Looking back on my journey with mental illness at Wheaton, I see tremendous amounts of pain, but also tremendous amounts of healing. Fighting your own brain for your continued existence is exhausting. Being suicidal all the time not super fun. Trying to do school in the midst of that is even less fun. But having friends who love you unconditionally through all of that–that’s pretty amazing. Here at Wheaton, there is a push to be vulnerable. But I think there is a very real box of what you are allowed to be vulnerable about, and mental illness isn’t in that box. It’s too messy. So we don’t talk about. Those of us who suffer, suffer in silence. We walk around with wounds that you can’t see. Or if they become wounds you can see, through self-harm, we are told to cover them up. Self-harm is too messy of a topic for most people at Wheaton, including ResLife and Student Care. Apparently, it paints you as an unpredictable threat that needs to be controlled. It strips you of your personhood and reduces you to your mental illness. It’s too shocking, too vulnerable,and what are you supposed to say to someone who does that? They did it to themselves, right? It’s their fault. No. Someone has to be in whole lot of pain to put a blade to their skin and pull. For me, the pain inside was too much, so I transformed it into pain on the outside. It also becomes addicting.
Wheaton, I know we put on a front that we have everything together. And I know we talk about this front a lot. And I don’t think it’s possible to see how hard we’re trying to keep it together until everything falls apart. But let’s at least choose to see others’ messes with compassion.

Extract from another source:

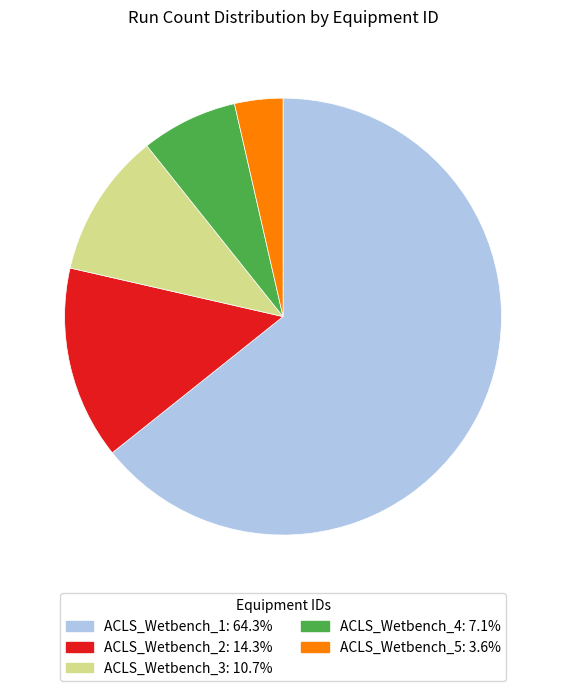

Is ACLS_Wetbench_4 the majority of the pie?

No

And although it’s kept pretty well hidden, mental illness is alive and well at Wheaton. When you come across it, please don’t run away from pain that you don’t understand. You might not know all the right things to do, but even the fact that you show up and don’t leave means the world to someone who is struggling. Although I have come to terms with the fact that ResLife and Student Care were trying their best, I also know that there is much room for improvement. More education on how to handle mental health crisis is greatly needed. Just like more education is needed on how to handle unexpected pregnancy, doubts, sexual assault, etc. Let’s stop pretending that hard things don’t happen at Wheaton. To the professors and friends that have listened well and been there for me: thank you. You are the reason that I am still here. To those of you who are struggling, please find help. Talk to me, a friend, loved one, a professor, a therapist, or doctor. Your story is so important.